- **Materials provided**:

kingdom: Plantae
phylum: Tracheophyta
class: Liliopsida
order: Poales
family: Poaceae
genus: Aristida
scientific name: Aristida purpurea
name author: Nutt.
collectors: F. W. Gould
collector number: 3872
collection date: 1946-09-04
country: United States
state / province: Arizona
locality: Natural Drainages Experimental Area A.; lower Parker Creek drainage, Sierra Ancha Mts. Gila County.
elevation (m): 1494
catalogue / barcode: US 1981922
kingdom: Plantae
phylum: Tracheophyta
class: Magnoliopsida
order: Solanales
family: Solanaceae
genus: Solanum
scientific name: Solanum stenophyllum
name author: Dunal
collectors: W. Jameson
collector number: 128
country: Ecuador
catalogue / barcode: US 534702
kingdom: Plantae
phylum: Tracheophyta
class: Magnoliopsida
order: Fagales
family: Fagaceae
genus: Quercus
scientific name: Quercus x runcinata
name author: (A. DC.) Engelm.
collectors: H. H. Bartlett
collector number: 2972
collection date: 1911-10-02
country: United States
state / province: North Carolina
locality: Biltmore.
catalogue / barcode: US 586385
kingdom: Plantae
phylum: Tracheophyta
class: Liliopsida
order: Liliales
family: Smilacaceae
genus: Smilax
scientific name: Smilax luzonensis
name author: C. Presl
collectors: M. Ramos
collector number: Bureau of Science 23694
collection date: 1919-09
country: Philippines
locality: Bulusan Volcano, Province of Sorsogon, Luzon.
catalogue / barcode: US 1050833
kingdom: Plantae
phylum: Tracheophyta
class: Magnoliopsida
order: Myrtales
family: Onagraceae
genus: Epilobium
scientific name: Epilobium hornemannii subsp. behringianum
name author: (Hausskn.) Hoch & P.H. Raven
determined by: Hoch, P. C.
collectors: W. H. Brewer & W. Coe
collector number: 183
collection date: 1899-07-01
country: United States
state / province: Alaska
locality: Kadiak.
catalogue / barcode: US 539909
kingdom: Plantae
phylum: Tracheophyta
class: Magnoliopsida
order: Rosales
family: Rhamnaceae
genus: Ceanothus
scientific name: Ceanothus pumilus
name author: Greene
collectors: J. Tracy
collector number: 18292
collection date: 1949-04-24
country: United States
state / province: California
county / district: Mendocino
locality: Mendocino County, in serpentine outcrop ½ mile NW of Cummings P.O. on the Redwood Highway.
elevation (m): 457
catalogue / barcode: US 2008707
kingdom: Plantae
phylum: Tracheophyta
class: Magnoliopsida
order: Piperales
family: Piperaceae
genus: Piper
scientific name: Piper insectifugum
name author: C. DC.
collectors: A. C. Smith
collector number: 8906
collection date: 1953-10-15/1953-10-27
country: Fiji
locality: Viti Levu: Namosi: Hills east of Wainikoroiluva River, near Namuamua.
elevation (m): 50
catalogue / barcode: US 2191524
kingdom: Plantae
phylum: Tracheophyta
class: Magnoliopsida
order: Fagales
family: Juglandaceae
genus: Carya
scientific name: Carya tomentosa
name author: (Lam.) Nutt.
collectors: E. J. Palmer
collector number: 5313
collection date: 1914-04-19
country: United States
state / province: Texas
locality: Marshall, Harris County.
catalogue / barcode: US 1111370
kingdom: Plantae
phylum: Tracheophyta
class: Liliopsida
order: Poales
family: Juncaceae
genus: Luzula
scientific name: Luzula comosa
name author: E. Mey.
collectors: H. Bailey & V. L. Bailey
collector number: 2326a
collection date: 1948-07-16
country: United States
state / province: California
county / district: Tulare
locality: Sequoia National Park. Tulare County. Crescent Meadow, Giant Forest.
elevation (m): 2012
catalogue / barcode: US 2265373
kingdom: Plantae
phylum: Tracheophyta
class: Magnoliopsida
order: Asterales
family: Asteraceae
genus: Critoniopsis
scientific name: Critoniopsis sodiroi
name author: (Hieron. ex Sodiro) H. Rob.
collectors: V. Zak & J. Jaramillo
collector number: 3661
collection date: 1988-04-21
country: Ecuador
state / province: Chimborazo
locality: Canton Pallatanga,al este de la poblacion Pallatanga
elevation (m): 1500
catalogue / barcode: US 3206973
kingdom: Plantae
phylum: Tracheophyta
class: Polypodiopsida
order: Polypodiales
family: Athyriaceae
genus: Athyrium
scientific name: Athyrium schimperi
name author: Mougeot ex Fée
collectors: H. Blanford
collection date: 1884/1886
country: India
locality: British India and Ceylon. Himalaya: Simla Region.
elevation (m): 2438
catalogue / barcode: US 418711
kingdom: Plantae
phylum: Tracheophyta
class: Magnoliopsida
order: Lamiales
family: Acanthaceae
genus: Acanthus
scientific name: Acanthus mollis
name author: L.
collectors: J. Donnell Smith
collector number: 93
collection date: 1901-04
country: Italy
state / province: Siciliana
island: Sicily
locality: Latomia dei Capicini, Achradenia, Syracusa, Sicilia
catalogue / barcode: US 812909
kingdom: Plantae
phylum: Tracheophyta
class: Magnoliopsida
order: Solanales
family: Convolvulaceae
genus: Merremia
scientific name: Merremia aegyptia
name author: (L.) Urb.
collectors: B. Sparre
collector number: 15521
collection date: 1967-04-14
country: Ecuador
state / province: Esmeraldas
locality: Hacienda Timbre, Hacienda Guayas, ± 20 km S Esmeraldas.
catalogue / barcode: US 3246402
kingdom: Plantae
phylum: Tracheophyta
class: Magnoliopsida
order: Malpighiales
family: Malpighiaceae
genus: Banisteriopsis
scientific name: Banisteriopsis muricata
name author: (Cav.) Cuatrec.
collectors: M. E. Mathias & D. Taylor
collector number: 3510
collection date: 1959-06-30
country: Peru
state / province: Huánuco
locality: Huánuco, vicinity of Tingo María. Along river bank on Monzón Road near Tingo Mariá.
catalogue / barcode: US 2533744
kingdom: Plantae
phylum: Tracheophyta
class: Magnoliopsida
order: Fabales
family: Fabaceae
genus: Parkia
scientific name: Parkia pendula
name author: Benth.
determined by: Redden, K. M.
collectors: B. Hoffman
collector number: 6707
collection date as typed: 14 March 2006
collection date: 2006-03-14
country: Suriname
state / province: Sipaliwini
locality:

- **Stated goal**:
Repeat all of the data above line for line, with no changes.

- **Exercise result**:
kingdom: Plantae
phylum: Tracheophyta
class: Liliopsida
order: Poales
family: Poaceae
genus: Aristida
scientific name: Aristida purpurea
name author: Nutt.
collectors: F. W. Gould
collector number: 3872
collection date: 1946-09-04
country: United States
state / province: Arizona
locality: Natural Drainages Experimental Area A.; lower Parker Creek drainage, Sierra Ancha Mts. Gila County.
elevation (m): 1494
catalogue / barcode: US 1981922
kingdom: Plantae
phylum: Tracheophyta
class: Magnoliopsida
order: Solanales
family: Solanaceae
genus: Solanum
scientific name: Solanum stenophyllum
name author: Dunal
collectors: W. Jameson
collector number: 128
country: Ecuador
catalogue / barcode: US 534702
kingdom: Plantae
phylum: Tracheophyta
class: Magnoliopsida
order: Fagales
family: Fagaceae
genus: Quercus
scientific name: Quercus x runcinata
name author: (A. DC.) Engelm.
collectors: H. H. Bartlett
collector number: 2972
collection date: 1911-10-02
country: United States
state / province: North Carolina
locality: Biltmore.
catalogue / barcode: US 586385
kingdom: Plantae
phylum: Tracheophyta
class: Liliopsida
order: Liliales
family: Smilacaceae
genus: Smilax
scientific name: Smilax luzonensis
name author: C. Presl
collectors: M. Ramos
collector number: Bureau of Science 23694
collection date: 1919-09
country: Philippines
locality: Bulusan Volcano, Province of Sorsogon, Luzon.
catalogue / barcode: US 1050833
kingdom: Plantae
phylum: Tracheophyta
class: Magnoliopsida
order: Myrtales
family: Onagraceae
genus: Epilobium
scientific name: Epilobium hornemannii subsp. behringianum
name author: (Hausskn.) Hoch & P.H. Raven
determined by: Hoch, P. C.
collectors: W. H. Brewer & W. Coe
collector number: 183
collection date: 1899-07-01
country: United States
state / province: Alaska
locality: Kadiak.
catalogue / barcode: US 539909
kingdom: Plantae
phylum: Tracheophyta
class: Magnoliopsida
order: Rosales
family: Rhamnaceae
genus: Ceanothus
scientific name: Ceanothus pumilus
name author: Greene
collectors: J. Tracy
collector number: 18292
collection date: 1949-04-24
country: United States
state / province: California
county / district: Mendocino
locality: Mendocino County, in serpentine outcrop ½ mile NW of Cummings P.O. on the Redwood Highway.
elevation (m): 457
catalogue / barcode: US 2008707
kingdom: Plantae
phylum: Tracheophyta
class: Magnoliopsida
order: Piperales
family: Piperaceae
genus: Piper
scientific name: Piper insectifugum
name author: C. DC.
collectors: A. C. Smith
collector number: 8906
collection date: 1953-10-15/1953-10-27
country: Fiji
locality: Viti Levu: Namosi: Hills east of Wainikoroiluva River, near Namuamua.
elevation (m): 50
catalogue / barcode: US 2191524
kingdom: Plantae
phylum: Tracheophyta
class: Magnoliopsida
order: Fagales
family: Juglandaceae
genus: Carya
scientific name: Carya tomentosa
name author: (Lam.) Nutt.
collectors: E. J. Palmer
collector number: 5313
collection date: 1914-04-19
country: United States
state / province: Texas
locality: Marshall, Harris County.
catalogue / barcode: US 1111370
kingdom: Plantae
phylum: Tracheophyta
class: Liliopsida
order: Poales
family: Juncaceae
genus: Luzula
scientific name: Luzula comosa
name author: E. Mey.
collectors: H. Bailey & V. L. Bailey
collector number: 2326a
collection date: 1948-07-16
country: United States
state / province: California
county / district: Tulare
locality: Sequoia National Park. Tulare County. Crescent Meadow, Giant Forest.
elevation (m): 2012
catalogue / barcode: US 2265373
kingdom: Plantae
phylum: Tracheophyta
class: Magnoliopsida
order: Asterales
family: Asteraceae
genus: Critoniopsis
scientific name: Critoniopsis sodiroi
name author: (Hieron. ex Sodiro) H. Rob.
collectors: V. Zak & J. Jaramillo
collector number: 3661
collection date: 1988-04-21
country: Ecuador
state / province: Chimborazo
locality: Canton Pallatanga,al este de la poblacion Pallatanga
elevation (m): 1500
catalogue / barcode: US 3206973
kingdom: Plantae
phylum: Tracheophyta
class: Polypodiopsida
order: Polypodiales
family: Athyriaceae
genus: Athyrium
scientific name: Athyrium schimperi
name author: Mougeot ex Fée
collectors: H. Blanford
collection date: 1884/1886
country: India
locality: British India and Ceylon. Himalaya: Simla Region.
elevation (m): 2438
catalogue / barcode: US 418711
kingdom: Plantae
phylum: Tracheophyta
class: Magnoliopsida
order: Lamiales
family: Acanthaceae
genus: Acanthus
scientific name: Acanthus mollis
name author: L.
collectors: J. Donnell Smith
collector number: 93
collection date: 1901-04
country: Italy
state / province: Siciliana
island: Sicily
locality: Latomia dei Capicini, Achradenia, Syracusa, Sicilia
catalogue / barcode: US 812909
kingdom: Plantae
phylum: Tracheophyta
class: Magnoliopsida
order: Solanales
family: Convolvulaceae
genus: Merremia
scientific name: Merremia aegyptia
name author: (L.) Urb.
collectors: B. Sparre
collector number: 15521
collection date: 1967-04-14
country: Ecuador
state / province: Esmeraldas
locality: Hacienda Timbre, Hacienda Guayas, ± 20 km S Esmeraldas.
catalogue / barcode: US 3246402
kingdom: Plantae
phylum: Tracheophyta
class: Magnoliopsida
order: Malpighiales
family: Malpighiaceae
genus: Banisteriopsis
scientific name: Banisteriopsis muricata
name author: (Cav.) Cuatrec.
collectors: M. E. Mathias & D. Taylor
collector number: 3510
collection date: 1959-06-30
country: Peru
state / province: Huánuco
locality: Huánuco, vicinity of Tingo María. Along river bank on Monzón Road near Tingo Mariá.
catalogue / barcode: US 2533744
kingdom: Plantae
phylum: Tracheophyta
class: Magnoliopsida
order: Fabales
family: Fabaceae
genus: Parkia
scientific name: Parkia pendula
name author: Benth.
determined by: Redden, K. M.
collectors: B. Hoffman
collector number: 6707
collection date as typed: 14 March 2006
collection date: 2006-03-14
country: Suriname
state / province: Sipaliwini
locality:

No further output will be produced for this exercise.